それは、予想通り、いや、予想以上にハチャメチャで、知ってるお話とはとことんかけ離れていた。
亀を虐めてた子供達なんか浦島太郎が助ける前にお姉様が操る亀に逆襲されてたし、私が操る浦島太郎は浦島太郎で亀に襲われて竜宮城へ逃げ込むし。
竜宮城のシーンは絶景で、パチュリーの生み出した水属性の魔法が宙を踊り、水の中に佇む美しい宮殿を具現化させる。
でも、その水滴がお姉様にかかってしまい、流水が苦手なお姉様は大絶叫。
そしてお怒り浸透状態に。
逃げるパチェを追いかけるお姉様に慌てて私や咲夜、美鈴が止めに入り、舞台は騒然。
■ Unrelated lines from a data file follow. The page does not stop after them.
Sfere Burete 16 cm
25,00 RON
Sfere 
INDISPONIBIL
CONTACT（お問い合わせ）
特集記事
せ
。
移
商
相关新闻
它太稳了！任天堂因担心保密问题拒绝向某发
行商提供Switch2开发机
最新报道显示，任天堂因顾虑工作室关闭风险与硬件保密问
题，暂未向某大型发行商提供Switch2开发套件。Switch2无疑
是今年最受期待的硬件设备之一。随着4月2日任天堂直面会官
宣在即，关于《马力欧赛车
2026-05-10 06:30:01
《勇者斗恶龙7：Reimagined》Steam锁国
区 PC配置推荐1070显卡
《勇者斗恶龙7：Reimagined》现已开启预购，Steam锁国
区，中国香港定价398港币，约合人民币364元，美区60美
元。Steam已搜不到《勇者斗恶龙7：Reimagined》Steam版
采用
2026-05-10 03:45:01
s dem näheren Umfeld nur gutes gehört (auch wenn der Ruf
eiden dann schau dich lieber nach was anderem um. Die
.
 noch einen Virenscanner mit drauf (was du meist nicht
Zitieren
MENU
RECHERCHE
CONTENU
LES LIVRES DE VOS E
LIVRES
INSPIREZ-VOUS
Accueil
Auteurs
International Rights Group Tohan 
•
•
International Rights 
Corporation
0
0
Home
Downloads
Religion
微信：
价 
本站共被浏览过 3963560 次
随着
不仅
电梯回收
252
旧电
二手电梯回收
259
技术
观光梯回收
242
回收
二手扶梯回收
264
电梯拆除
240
大混乱だ。酷いったらありゃしない。
でも、あはは。
本当にハチャメチャで馬鹿らしくって、でも、こんなに笑ったのはいつ以来かな。
お姉様、やっぱり私、外に出て良かったよ。
だって、あの時行動していなかったら、結局皆とこんな楽しい時間を過ごすことができなかったんだもん。